Properties of quark matter and hybrid stars from a quasiparticle model

Abstract: We investigate the properties of hybrid stars with the hadron-quark phase transition by using a quasiparticle model. Results from our study indicate that the coupling constant $g$ can stiffen the EOS of hybrid star matter and thus increase the hybrid star maximum mass and its tidal deformability, whereas it also decreases the mass and radius of the pure quark core. In addition, we find that a step change of the sound velocity occurs in the hadron-quark mixed phase, and it is restored with the decrease of nucleon and lepton degrees of freedom in the high density quark phase. The approximate rule that the polytropic index $\gamma \leq 1.75$ can also be used as a criterion for separating hadronic from quark matter in our work. The hypothesis of absolutely stable SQM (or "Witten hypothesis") suggests that a hybrid star containing a sufficient amount of SQM in its core will rapidly convert into a strange quark star. The SQM in hybrid stars therefore should break the absolutely stable condition, and the energy per nucleon ($E/A$) of both $ud$QM and SQM must exceed the lowest energy per nucleon 930 MeV. As a result, we provide the maximum mass, minimum radius $R_{1.4}$ and minimum tidal deformation $\Lambda_{1.4}$ of the hybrid stars as well as the maximum mass and radius of the quark matter core with different $g$ values within the allowable regions ($E/A>930$ MeV) on the $g-B^{1/4}$ plane.
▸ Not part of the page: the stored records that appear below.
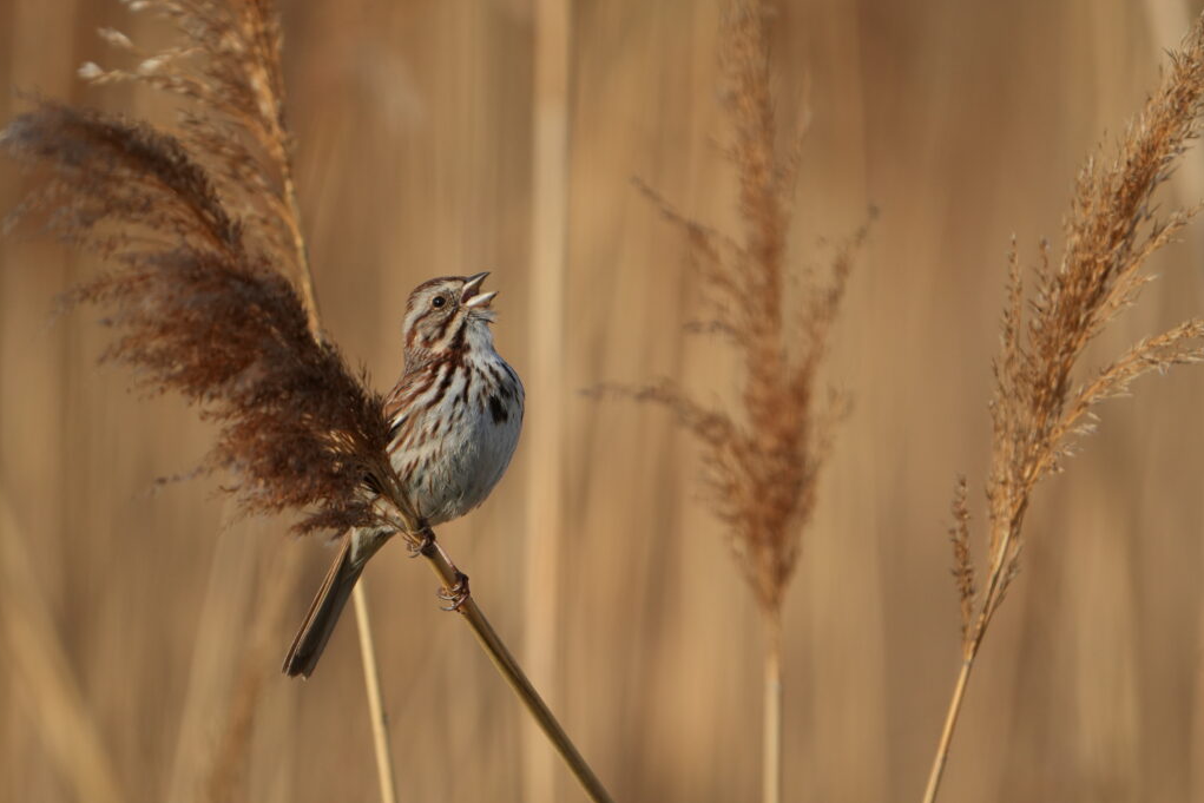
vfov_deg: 1.5
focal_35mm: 903
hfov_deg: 2.3
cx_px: 603
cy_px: 402
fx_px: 30203
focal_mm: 600
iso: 500
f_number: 6.3
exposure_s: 1/1600
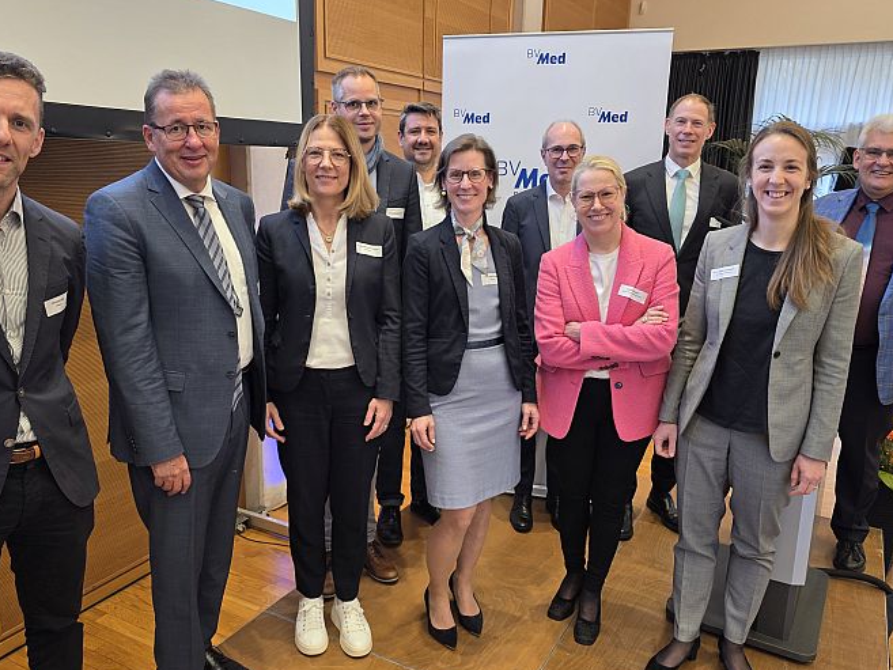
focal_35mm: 28
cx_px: 419
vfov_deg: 49.7
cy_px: 356
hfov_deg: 63.4
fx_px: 722
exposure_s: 1/60
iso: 100
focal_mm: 6.3
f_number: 1.7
Using the constraints from astrophysical observations and heavy-ion experiments for comparison, our results indicate that the recently discovered massive neutron stars be well described as hybrid stars in the quasiparticle model, and confirm that the sizable quark-matter cores ($R_{QC}>6.5$ km) containing the mixed phase can appear in $2M_{\odot}$ massive stars.